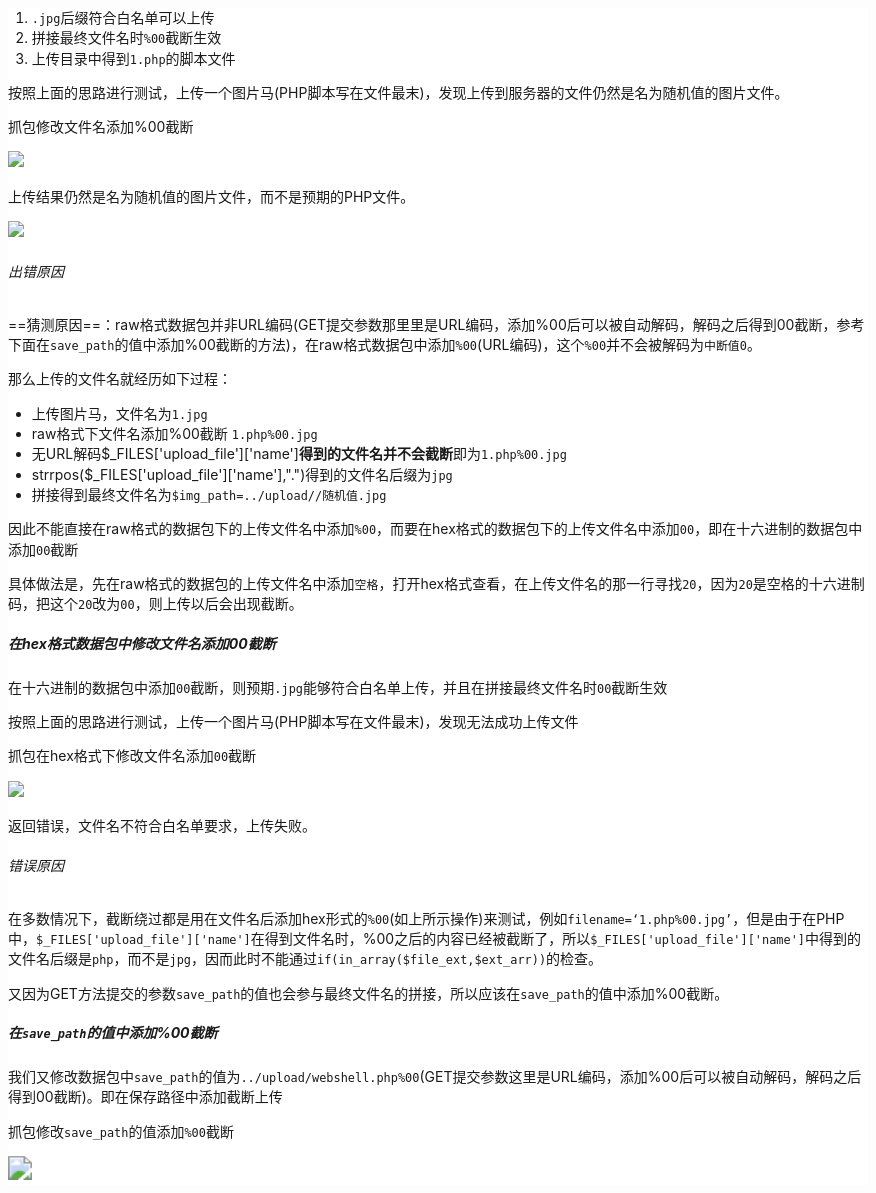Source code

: 1. `.jpg`后缀符合白名单可以上传
2. 拼接最终文件名时`%00`截断生效
3. 上传目录中得到`1.php`的脚本文件

按照上面的思路进行测试，上传一个图片马(PHP脚本写在文件最末)，发现上传到服务器的文件仍然是名为随机值的图片文件。

抓包修改文件名添加%00截断

![](https://gitee.com/YatJay/image/raw/master/img/202202252216974.png)

上传结果仍然是名为随机值的图片文件，而不是预期的PHP文件。

![](https://gitee.com/YatJay/image/raw/master/img/202202252217563.png)

###### 出错原因

==猜测原因==：raw格式数据包并非URL编码(GET提交参数那里里是URL编码，添加%00后可以被自动解码，解码之后得到00截断，参考下面在`save_path`的值中添加%00截断的方法)，在raw格式数据包中添加`%00`(URL编码)，这个`%00`并不会被解码为`中断值0`。

那么上传的文件名就经历如下过程：

- 上传图片马，文件名为`1.jpg    `
- raw格式下文件名添加%00截断    `1.php%00.jpg    `
- 无URL解码$_FILES['upload_file']\['name']**得到的文件名并不会截断**即为`1.php%00.jpg `
- strrpos($_FILES['upload_file']\['name'],".")得到的文件名后缀为`jpg`
- 拼接得到最终文件名为`$img_path=../upload//随机值.jpg`

因此不能直接在raw格式的数据包下的上传文件名中添加`%00`，而要在hex格式的数据包下的上传文件名中添加`00`，即在十六进制的数据包中添加`00`截断

具体做法是，先在raw格式的数据包的上传文件名中添加`空格`，打开hex格式查看，在上传文件名的那一行寻找`20`，因为`20`是空格的十六进制码，把这个`20`改为`00`，则上传以后会出现截断。

##### 在hex格式数据包中修改文件名添加00截断

在十六进制的数据包中添加`00`截断，则预期`.jpg`能够符合白名单上传，并且在拼接最终文件名时`00`截断生效

按照上面的思路进行测试，上传一个图片马(PHP脚本写在文件最末)，发现无法成功上传文件

抓包在hex格式下修改文件名添加`00`截断

![](https://gitee.com/YatJay/image/raw/master/img/202202252309345.png)

返回错误，文件名不符合白名单要求，上传失败。

###### 错误原因

在多数情况下，截断绕过都是用在文件名后添加hex形式的`%00`(如上所示操作)来测试，例如`filename=‘1.php%00.jpg’`，但是由于在PHP中，`$_FILES['upload_file']['name']`在得到文件名时，%00之后的内容已经被截断了，所以`$_FILES['upload_file']['name']`中得到的文件名后缀是`php`，而不是`jpg`，因而此时不能通过`if(in_array($file_ext,$ext_arr))`的检查。

又因为GET方法提交的参数`save_path`的值也会参与最终文件名的拼接，所以应该在`save_path`的值中添加%00截断。

##### 在`save_path`的值中添加%00截断

我们又修改数据包中`save_path`的值为`../upload/webshell.php%00`(GET提交参数这里是URL编码，添加%00后可以被自动解码，解码之后得到00截断)。即在保存路径中添加截断上传

抓包修改`save_path`的值添加`%00`截断

<img src="https://gitee.com/YatJay/image/raw/master/img/202202252328722.png" style="zoom:150%;" />
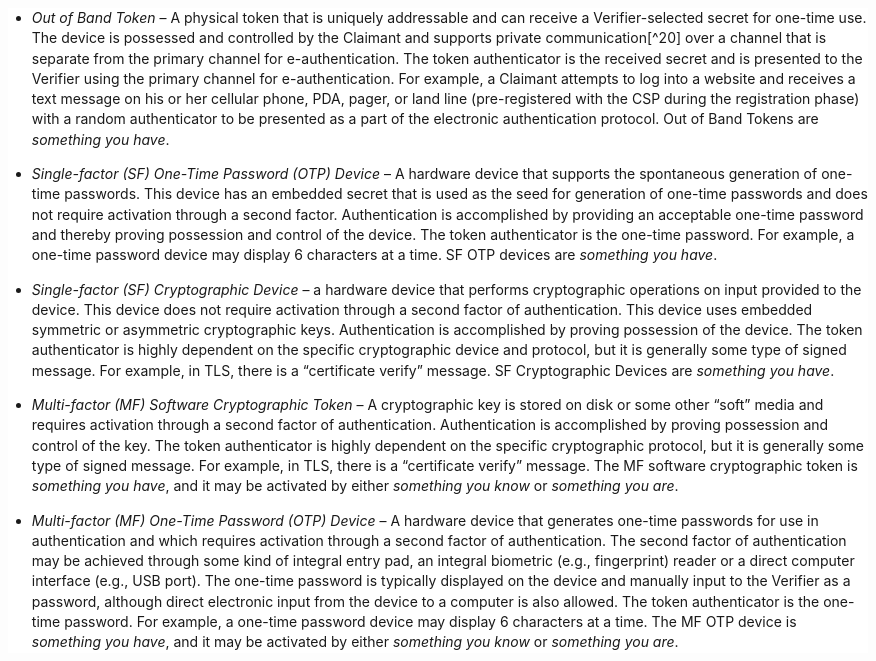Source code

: -   *Out of Band Token* – A physical token that is uniquely addressable
    and can receive a Verifier-selected secret for one-time use. The
    device is possessed and controlled by the Claimant and supports
    private communication[^20] over a channel that is separate from the
    primary channel for e-authentication. The token authenticator is the
    received secret and is presented to the Verifier using the primary
    channel for e-authentication. For example, a Claimant attempts to
    log into a website and receives a text message on his or her
    cellular phone, PDA, pager, or land line (pre-registered with the
    CSP during the registration phase) with a random authenticator to be
    presented as a part of the electronic authentication protocol. Out
    of Band Tokens are *something you have*.

-   *Single-factor (SF) One-Time Password (OTP) Device* – A hardware
    device that supports the spontaneous generation of
    one-time passwords. This device has an embedded secret that is used
    as the seed for generation of one-time passwords and does not
    require activation through a second factor. Authentication is
    accomplished by providing an acceptable one-time password and
    thereby proving possession and control of the device. The token
    authenticator is the one-time password. For example, a one-time
    password device may display 6 characters at a time. SF OTP devices
    are *something you have*.

-   *Single-factor (SF) Cryptographic Device* – a hardware device that
    performs cryptographic operations on input provided to the device.
    This device does not require activation through a second factor
    of authentication. This device uses embedded symmetric or asymmetric
    cryptographic keys. Authentication is accomplished by proving
    possession of the device. The token authenticator is highly
    dependent on the specific cryptographic device and protocol, but it
    is generally some type of signed message. For example, in TLS, there
    is a “certificate verify” message. SF Cryptographic Devices are
    *something you have*.

-   *Multi-factor (MF) Software Cryptographic Token* – A cryptographic
    key is stored on disk or some other “soft” media and requires
    activation through a second factor of authentication. Authentication
    is accomplished by proving possession and control of the key. The
    token authenticator is highly dependent on the specific
    cryptographic protocol, but it is generally some type of
    signed message. For example, in TLS, there is a “certificate
    verify” message. The MF software cryptographic token is *something
    you have*, and it may be activated by either *something you know* or
    *something you are*.

-   *Multi-factor (MF) One-Time Password (OTP) Device* – A hardware
    device that generates one-time passwords for use in authentication
    and which requires activation through a second factor
    of authentication. The second factor of authentication may be
    achieved through some kind of integral entry pad, an integral
    biometric (e.g., fingerprint) reader or a direct computer interface
    (e.g., USB port). The one-time password is typically displayed on
    the device and manually input to the Verifier as a password,
    although direct electronic input from the device to a computer is
    also allowed. The token authenticator is the one-time password. For
    example, a one-time password device may display 6 characters at
    a time. The MF OTP device is *something you have*, and it may be
    activated by either *something you know* or *something you are*.
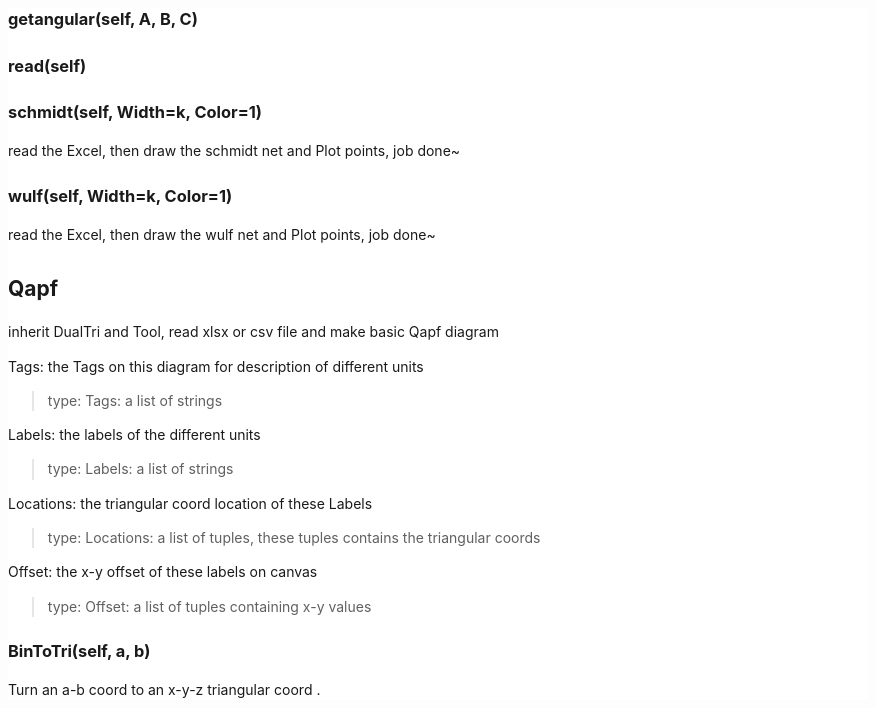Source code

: 


### getangular(self, A, B, C)







### read(self)







### schmidt(self, Width=k, Color=1)



read the Excel, then draw the schmidt net and Plot points, job done~



### wulf(self, Width=k, Color=1)



read the Excel, then draw the wulf net and Plot points, job done~



## Qapf



inherit DualTri and Tool, read xlsx or csv file and make basic Qapf diagram

Tags: the Tags on this diagram for description of different units

>type:    Tags: a list of strings


Labels: the labels of the different units

>type:    Labels: a list of strings


Locations: the triangular coord location of these Labels

>type:    Locations: a list of tuples, these tuples contains the triangular coords


Offset: the x-y offset of these labels on canvas

>type:    Offset: a list of tuples containing x-y values




### BinToTri(self, a, b)



Turn an a-b coord to an x-y-z triangular coord .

[Work instructions]:
Report each line of the records above that contains the string "done". Case counts.

[Answer to the problem]:
read the Excel, then draw the schmidt net and Plot points, job done~
read the Excel, then draw the wulf net and Plot points, job done~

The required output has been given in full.